Lots of things crossed out; others we won’t get around to for a long time. And it’s  rather out of date. I don’t even have “Build powder room” on it, though that’s what we’ve been working on for months now. Nor does it adequately represent our biggest ongoing project, the front porch repair/sunroom addition.

I keep the list around to remind myself how far we’ve come. Maybe sometime I’ll add more projects, just so I can have the joy of checking them off and marking our progress.

I recently, just for fun, started a different kind of list. Not to-do’s for a change, but wishes, ranging from pie-in-the-sky (a Kindle) to mundane (a narrow leaf rake). Maybe on my birthday, Mike will pick an item from the list, or I can refer to something on it for our family gift exchange at Christmas.

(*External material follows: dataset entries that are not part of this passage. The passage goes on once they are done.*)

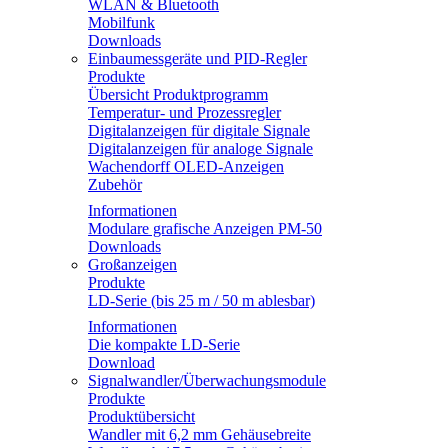
WLAN & Bluetooth
Mobilfunk
Downloads
Einbaumessgeräte und PID-Regler
Produkte
Übersicht Produktprogramm
Temperatur- und Prozessregler
Digitalanzeigen für digitale Signale
Digitalanzeigen für analoge Signale
Wachendorff OLED-Anzeigen
Zubehör
Informationen
Modulare grafische Anzeigen PM-50
Downloads
Großanzeigen
Produkte
LD-Serie (bis 25 m / 50 m ablesbar)
Informationen
Die kompakte LD-Serie
Download
Signalwandler/Überwachungsmodule
Produkte
Produktübersicht
Wandler mit 6,2 mm Gehäusebreite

I’ve refrained from adding things like “Retirement home in Tennessee mountains.” Besides, Mike just found this list that considers Pittsburgh one of 10 great affordable places to retire. (Who knew that PAT buses would factor prominently?)

Hmmm….speaking of retirement. That’s a goal we’re all aiming for, right? What would that “just do it” list include?

I’ll start it:

  1. Save $14,770 each year for the next 20 years.

I can probably stop there.

You will achieve a grand dream a day at a time,
so set goals for each day — not long and difficult projects,
but chores that will take you, step by step,
toward your rainbow. Write them down, if you must,
but limit your list so that you won’t have to drag
today’s undone matters into tomorrow.
Remember that you cannot build your pyramid in
twenty-four hours. Be patient. Never allow your day
to become so cluttered that you neglect your most
important goal — to do the best you can, enjoy this day,
and rest satisfied with what you have accomplished.